This has been called “the heyday of hedge fund activism,”1 and it is certainly true that today boards of directors must constantly be vigilant to the many and varied ways in which activist investors can approach a target. Commencing a proxy fight long has been an activist tactic, but it is now being used in a different way. Some hedge funds are engaging in proxy fights in order to exercise direct influence or control over the board’s decision-making as opposed to clearing the way for a takeover of the target company or seeking a stock buyback. In some cases, multiple hedge funds acting in parallel purchase enough target shares to hold a voting bloc adequate to elect their director nominees to the board. A recent Delaware case addressed a situation in which a board resisted a threat from hedge funds acting together in this manner. The court determined that a shareholder rights plan, or poison pill, could, in certain circumstances, be an appropriate response. As a general matter, boards of directors facing activist share accumulations and threats of board takeovers can take comfort in this latest affirmation of the respect accorded to an independent board’s informed business judgment.

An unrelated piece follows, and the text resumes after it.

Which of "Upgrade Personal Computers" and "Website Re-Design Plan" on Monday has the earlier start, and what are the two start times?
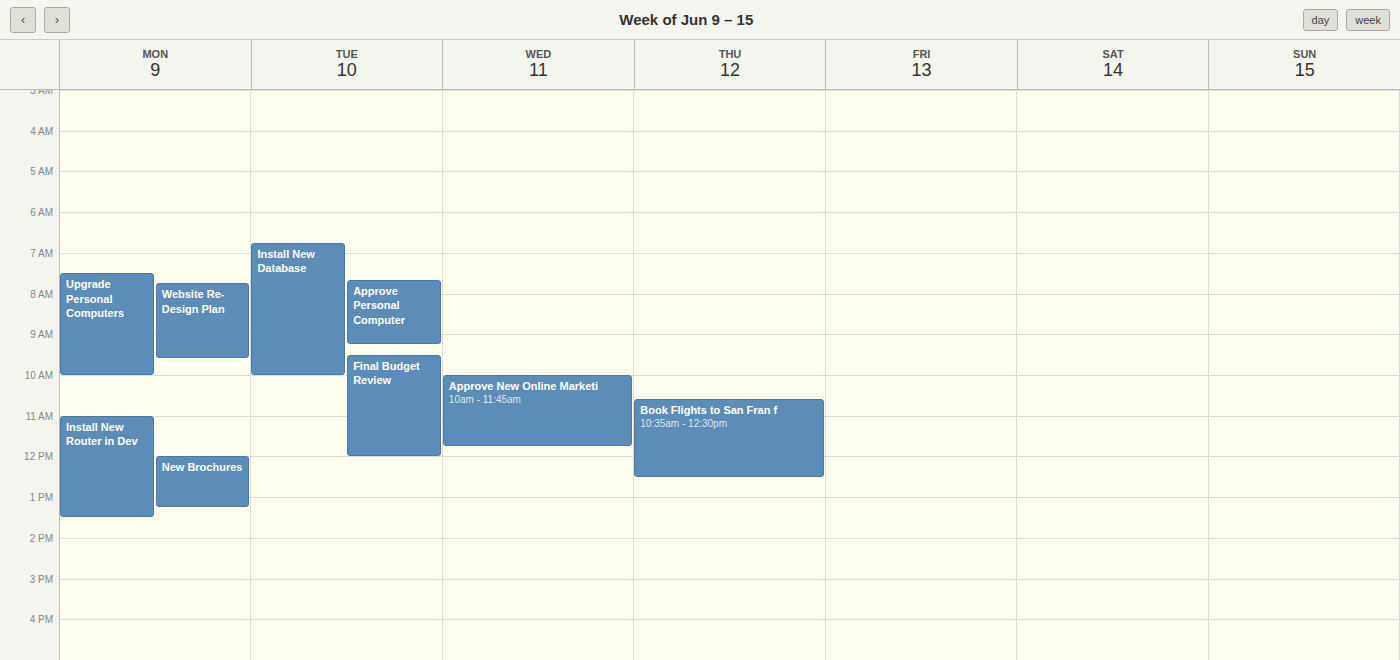
"Upgrade Personal Computers" 7:30 AM; "Website Re-Design Plan" 7:45 AM.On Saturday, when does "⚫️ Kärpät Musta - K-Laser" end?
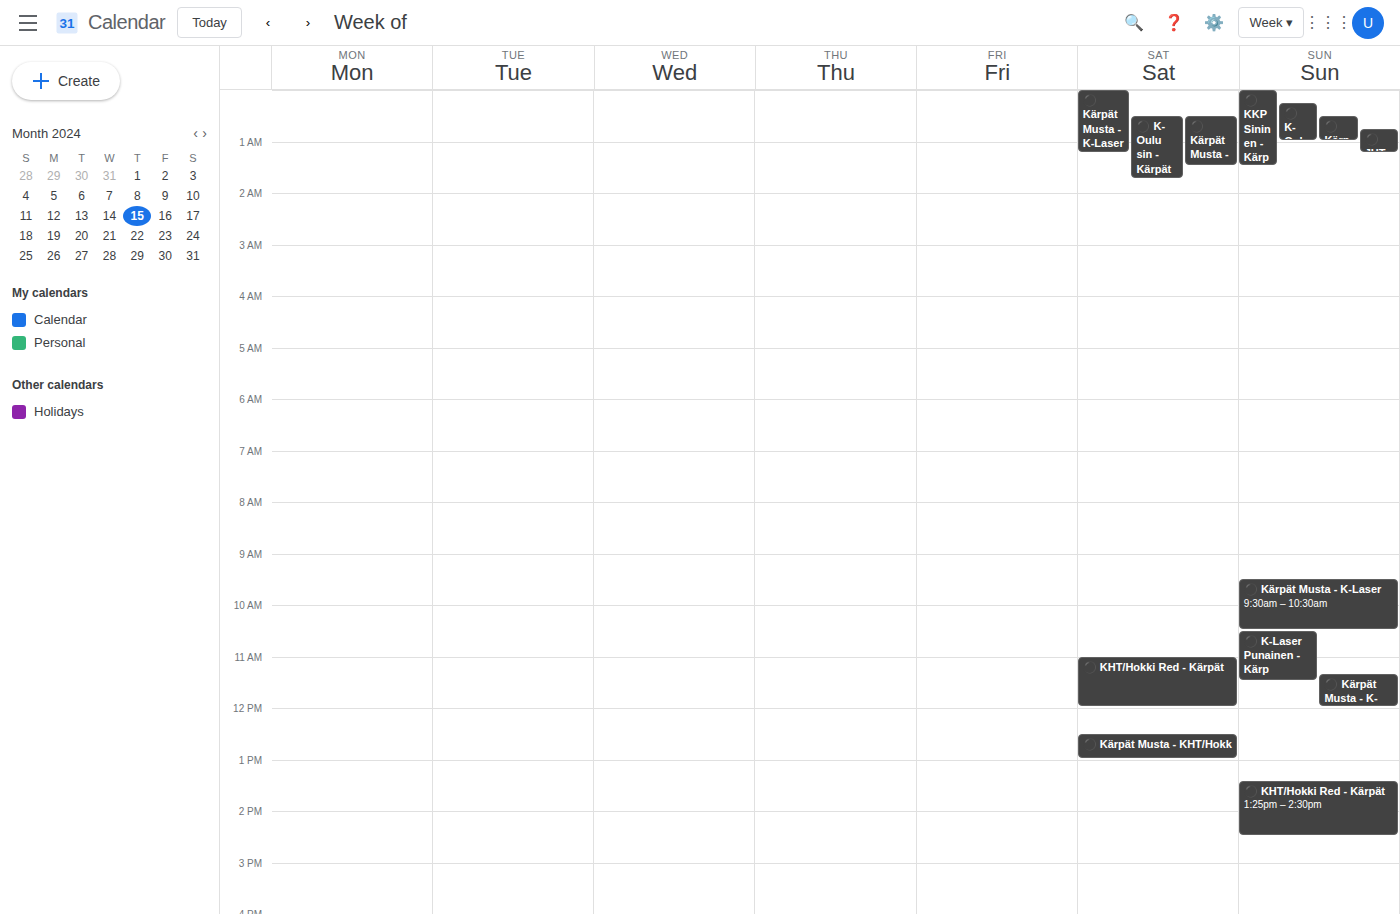
1:15 AMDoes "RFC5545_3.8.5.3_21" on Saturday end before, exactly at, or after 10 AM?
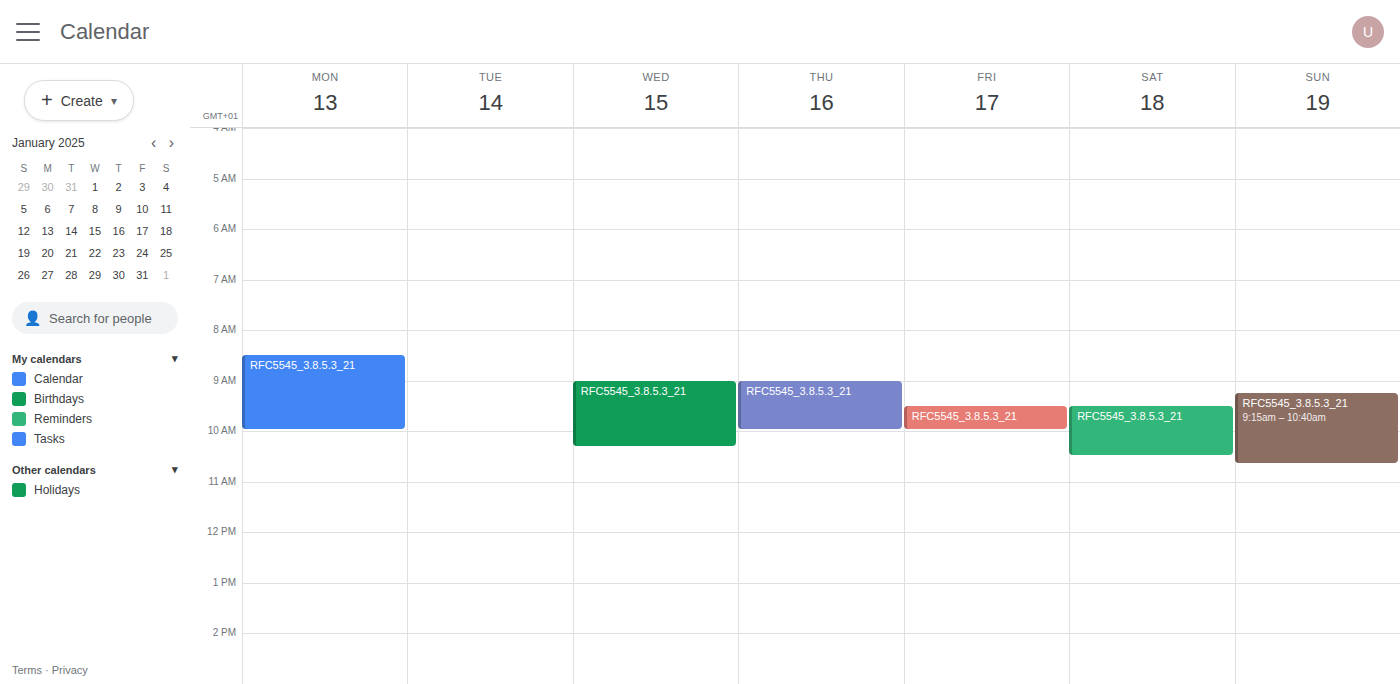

Similarly, hostile takeovers are not new, but the tactics being used by today’s activist investors in their approaches to corporate targets are unprecedented. Boards are facing carefully crafted attacks that exploit (or seek to exploit) legal loopholes and take advantage of the climate of corporate governance that has led to the dismantling of many takeover defenses. Boards should be forewarned and forearmed as they pursue their plans for long-term value creation in the current, precarious environment that clearly favors the activist investor.